В конце 1990-х годов группа космополитически ориентированных социологов из разных стран, видимо, в эйфории от ускорившейся глобализации, заявила о своей готовности лечить больные общества по всему миру. Больными, точнее "культурно травмированными", объявлялись общества (независимо от того, к каким цивилизациям они принадлежат), не способные либо не желающие догонять развитые индустриальные страны, следуя курсом вестернизации. Один из этих социологов, известный польский профессор, начинает свой доклад с фундаментальных социально-философских постулатов, которые при ближайшем рассмотрении оказываются модификацией идей Л.Д. Троцкого о "перманентной революции": "Онтологически, общество есть не что иное, как изменение, движение и трансформация, действие и взаимодействие, созидание и воссоздание, скорее перманентное становление, чем стабильное бытие. (...) Жизнь существует, пока живут. Общество существует, пока оно меняется. Единственный онтологически обоснованный подход в социологии — динамический".

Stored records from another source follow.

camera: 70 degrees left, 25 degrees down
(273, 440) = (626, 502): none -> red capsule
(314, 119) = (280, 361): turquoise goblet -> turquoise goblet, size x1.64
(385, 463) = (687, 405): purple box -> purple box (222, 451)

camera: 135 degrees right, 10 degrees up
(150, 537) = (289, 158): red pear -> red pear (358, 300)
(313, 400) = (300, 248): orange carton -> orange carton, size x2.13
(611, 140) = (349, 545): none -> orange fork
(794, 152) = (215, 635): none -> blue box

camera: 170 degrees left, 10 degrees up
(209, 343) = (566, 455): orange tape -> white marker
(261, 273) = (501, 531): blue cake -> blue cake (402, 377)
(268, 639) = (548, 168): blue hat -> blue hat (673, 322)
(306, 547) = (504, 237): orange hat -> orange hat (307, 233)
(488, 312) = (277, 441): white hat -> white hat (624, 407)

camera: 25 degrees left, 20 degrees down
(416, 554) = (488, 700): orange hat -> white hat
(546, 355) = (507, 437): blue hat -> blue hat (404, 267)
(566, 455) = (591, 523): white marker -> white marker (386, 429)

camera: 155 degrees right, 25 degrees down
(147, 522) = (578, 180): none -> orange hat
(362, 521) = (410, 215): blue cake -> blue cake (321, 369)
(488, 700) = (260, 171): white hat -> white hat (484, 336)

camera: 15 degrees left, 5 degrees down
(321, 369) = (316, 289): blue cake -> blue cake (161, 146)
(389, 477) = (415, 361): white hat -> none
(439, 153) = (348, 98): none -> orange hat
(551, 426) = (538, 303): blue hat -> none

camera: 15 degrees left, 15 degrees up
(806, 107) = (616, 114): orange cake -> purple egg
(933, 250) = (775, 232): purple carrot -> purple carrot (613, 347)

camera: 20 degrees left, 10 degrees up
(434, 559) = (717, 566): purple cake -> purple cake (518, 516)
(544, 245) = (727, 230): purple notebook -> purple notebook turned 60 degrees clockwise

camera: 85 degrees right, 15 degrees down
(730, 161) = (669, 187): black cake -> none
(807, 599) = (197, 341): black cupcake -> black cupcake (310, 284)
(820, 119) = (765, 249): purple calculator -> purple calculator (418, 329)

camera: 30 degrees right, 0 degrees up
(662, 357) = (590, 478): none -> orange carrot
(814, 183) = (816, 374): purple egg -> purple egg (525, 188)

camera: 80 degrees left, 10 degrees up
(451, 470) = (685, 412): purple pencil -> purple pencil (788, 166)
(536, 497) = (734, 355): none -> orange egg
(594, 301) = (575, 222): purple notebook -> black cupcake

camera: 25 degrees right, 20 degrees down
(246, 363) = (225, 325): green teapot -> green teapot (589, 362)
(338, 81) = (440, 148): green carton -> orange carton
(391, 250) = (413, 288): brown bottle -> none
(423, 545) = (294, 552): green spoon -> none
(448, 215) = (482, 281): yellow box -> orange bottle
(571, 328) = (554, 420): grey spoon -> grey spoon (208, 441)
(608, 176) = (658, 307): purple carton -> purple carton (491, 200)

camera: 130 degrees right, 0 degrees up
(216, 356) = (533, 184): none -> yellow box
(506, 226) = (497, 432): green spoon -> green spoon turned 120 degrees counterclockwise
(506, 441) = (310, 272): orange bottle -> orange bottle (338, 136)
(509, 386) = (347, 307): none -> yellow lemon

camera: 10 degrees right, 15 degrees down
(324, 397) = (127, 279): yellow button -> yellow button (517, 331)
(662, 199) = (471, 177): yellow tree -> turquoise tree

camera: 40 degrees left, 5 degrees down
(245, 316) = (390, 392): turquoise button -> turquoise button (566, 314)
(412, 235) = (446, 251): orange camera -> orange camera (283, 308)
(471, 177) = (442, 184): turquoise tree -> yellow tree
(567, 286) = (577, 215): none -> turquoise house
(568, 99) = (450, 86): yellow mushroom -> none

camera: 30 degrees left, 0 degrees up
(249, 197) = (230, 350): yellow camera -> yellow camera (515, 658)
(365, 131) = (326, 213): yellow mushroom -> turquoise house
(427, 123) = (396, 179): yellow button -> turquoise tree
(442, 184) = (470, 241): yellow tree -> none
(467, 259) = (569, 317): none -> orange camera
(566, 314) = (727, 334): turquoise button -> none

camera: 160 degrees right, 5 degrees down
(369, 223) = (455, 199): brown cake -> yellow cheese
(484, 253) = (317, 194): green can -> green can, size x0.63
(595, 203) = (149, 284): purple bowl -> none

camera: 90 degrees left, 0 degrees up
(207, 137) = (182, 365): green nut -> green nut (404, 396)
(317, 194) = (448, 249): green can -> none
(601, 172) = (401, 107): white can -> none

Давно известно: легитимность выводов по аналогии между индивидуальной человеческой личностью и социумом (обществом, нацией) вызывает большие сомнения — как с социально-философской, так и с научно-теоретической точек зрения. Хотя такие аналогии не только нужны, но и неизбежны из-за естественной антропоморфности социального мышления, не следует преувеличивать их значения. Социумы почему-то не выздоравливают от одних лишь психотерапевтических диагнозов, какими бы правильными они ни были. Например, для внимательного наблюдателя очевидно, что русофобия в России стала a priоri общественного сознания: если нерусский национализм — явление допустимое, нормальное, достойное, прогрессивное, то русский национализм — явление недопустимое, ненормальное, недостойное, реакционное. Можно по-разному относиться к данному факту, но ни от его констатации, ни от его оценки "коллективное бессознательное" русских не изменится. Можно тысячу раз повторять "идентичностное" заклинание: "Россия — великая держава!", но от этого Россия не станет великой державой. Чтобы преодолеть сопротивление сложившейся социальной реальности, для начала необходимо признать ее существование как формы социального бытия. А это значит — признать, по меньшей мере, ограниченность конструктивистской парадигмы.